> **Task description**:
Print the data once more, exactly as given. Drop the pictures.

(Saved entries)
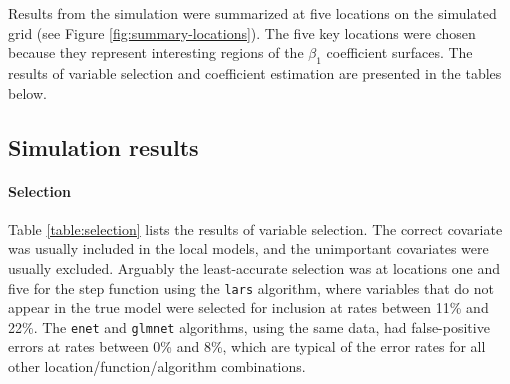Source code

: \documentclass[authoryear, review, 11pt]{elsarticle}
\begin{document}
	
	Results from the simulation were summarized at five locations on the simulated grid (see Figure \ref{fig:summary-locations}). The five key locations were chosen because they represent interesting regions of the $\beta_1$ coefficient surfaces. The results of variable selection and coefficient estimation are presented in the tables below.
	
	
		
	\subsection{Simulation results}
	
	\paragraph{Selection} Table \ref{table:selection} lists the results of variable selection. The correct covariate was usually included in the local models, and the unimportant covariates were usually excluded. Arguably the least-accurate selection was at locations one and five for the step function using the {\tt lars} algorithm, where variables that do not appear in the true model were selected for inclusion at rates between 11\% and 22\%. The {\tt enet} and {\tt glmnet} algorithms, using the same data, had false-positive errors at rates between 0\% and 8\%, which are typical of the error rates for all other location/function/algorithm combinations.
	
\end{document}
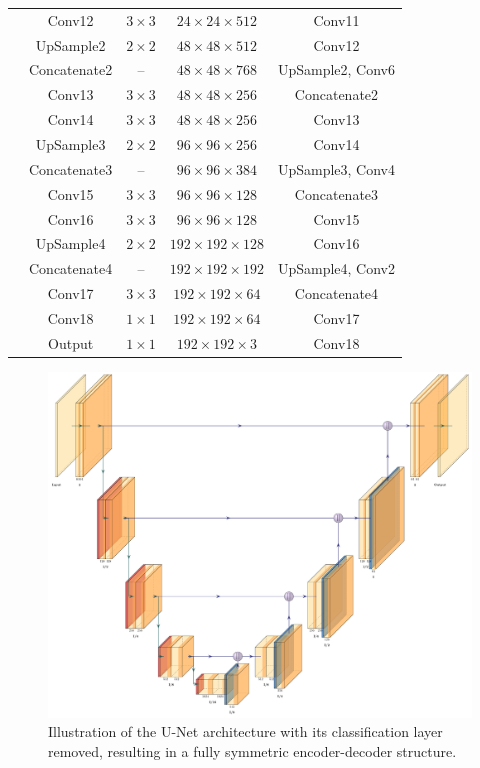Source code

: \begin{table}[htbp]
\begin{tabular}{lcccc}
    & Conv12       & $3 \times 3$ & $24 \times 24 \times 512$  & Conv11 \\ 
    & UpSample2    & $2 \times 2$ & $48 \times 48 \times 512$  & Conv12 \\ 
    & Concatenate2 & --           & $48 \times 48 \times 768$  & UpSample2, Conv6 \\ 
    & Conv13       & $3 \times 3$ & $48 \times 48 \times 256$  & Concatenate2 \\ 
    & Conv14       & $3 \times 3$ & $48 \times 48 \times 256$  & Conv13 \\ 
    & UpSample3    & $2 \times 2$ & $96 \times 96 \times 256$  & Conv14 \\ 
    & Concatenate3 & --           & $96 \times 96 \times 384$  & UpSample3, Conv4 \\ 
    & Conv15       & $3 \times 3$ & $96 \times 96 \times 128$  & Concatenate3 \\ 
    & Conv16       & $3 \times 3$ & $96 \times 96 \times 128$  & Conv15 \\ 
    & UpSample4    & $2 \times 2$ & $192 \times 192 \times 128$ & Conv16 \\ 
    & Concatenate4 & --           & $192 \times 192 \times 192$ & UpSample4, Conv2 \\ 
    & Conv17       & $3 \times 3$ & $192 \times 192 \times 64$  & Concatenate4 \\ 
    & Conv18       & $1 \times 1$ & $192 \times 192 \times 64$  & Conv17 \\ 
    & Output       & $1 \times 1$ & $192 \times 192 \times 3$   & Conv18 \\ 
\bottomrule
\end{tabular}
\end{table}

\begin{figure}
    \centering
    \includegraphics[width=0.80\paperwidth, keepaspectratio]{img/ch6/architectures/unet.pdf}
    \caption{Illustration of the U-Net architecture \cite{ronneberger_u-net_2015} with its classification layer removed, resulting in a fully symmetric encoder-decoder structure.}
    \label{fig:unet-architecture}
\end{figure}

> **Solution**:
Source code

: \documentclass[authoryear, review, 11pt]{elsarticle}
\begin{document}
	
	Results from the simulation were summarized at five locations on the simulated grid (see Figure \ref{fig:summary-locations}). The five key locations were chosen because they represent interesting regions of the $\beta_1$ coefficient surfaces. The results of variable selection and coefficient estimation are presented in the tables below.
	
	
		
	\subsection{Simulation results}
	
	\paragraph{Selection} Table \ref{table:selection} lists the results of variable selection. The correct covariate was usually included in the local models, and the unimportant covariates were usually excluded. Arguably the least-accurate selection was at locations one and five for the step function using the {\tt lars} algorithm, where variables that do not appear in the true model were selected for inclusion at rates between 11\% and 22\%. The {\tt enet} and {\tt glmnet} algorithms, using the same data, had false-positive errors at rates between 0\% and 8\%, which are typical of the error rates for all other location/function/algorithm combinations.
	
\end{document}
Source code

: \begin{table}[htbp]
\begin{tabular}{lcccc}
    & Conv12       & $3 \times 3$ & $24 \times 24 \times 512$  & Conv11 \\ 
    & UpSample2    & $2 \times 2$ & $48 \times 48 \times 512$  & Conv12 \\ 
    & Concatenate2 & --           & $48 \times 48 \times 768$  & UpSample2, Conv6 \\ 
    & Conv13       & $3 \times 3$ & $48 \times 48 \times 256$  & Concatenate2 \\ 
    & Conv14       & $3 \times 3$ & $48 \times 48 \times 256$  & Conv13 \\ 
    & UpSample3    & $2 \times 2$ & $96 \times 96 \times 256$  & Conv14 \\ 
    & Concatenate3 & --           & $96 \times 96 \times 384$  & UpSample3, Conv4 \\ 
    & Conv15       & $3 \times 3$ & $96 \times 96 \times 128$  & Concatenate3 \\ 
    & Conv16       & $3 \times 3$ & $96 \times 96 \times 128$  & Conv15 \\ 
    & UpSample4    & $2 \times 2$ & $192 \times 192 \times 128$ & Conv16 \\ 
    & Concatenate4 & --           & $192 \times 192 \times 192$ & UpSample4, Conv2 \\ 
    & Conv17       & $3 \times 3$ & $192 \times 192 \times 64$  & Concatenate4 \\ 
    & Conv18       & $1 \times 1$ & $192 \times 192 \times 64$  & Conv17 \\ 
    & Output       & $1 \times 1$ & $192 \times 192 \times 3$   & Conv18 \\ 
\bottomrule
\end{tabular}
\end{table}

\begin{figure}
    \centering
    \includegraphics[width=0.80\paperwidth, keepaspectratio]{img/ch6/architectures/unet.pdf}
    \caption{Illustration of the U-Net architecture \cite{ronneberger_u-net_2015} with its classification layer removed, resulting in a fully symmetric encoder-decoder structure.}
    \label{fig:unet-architecture}
\end{figure}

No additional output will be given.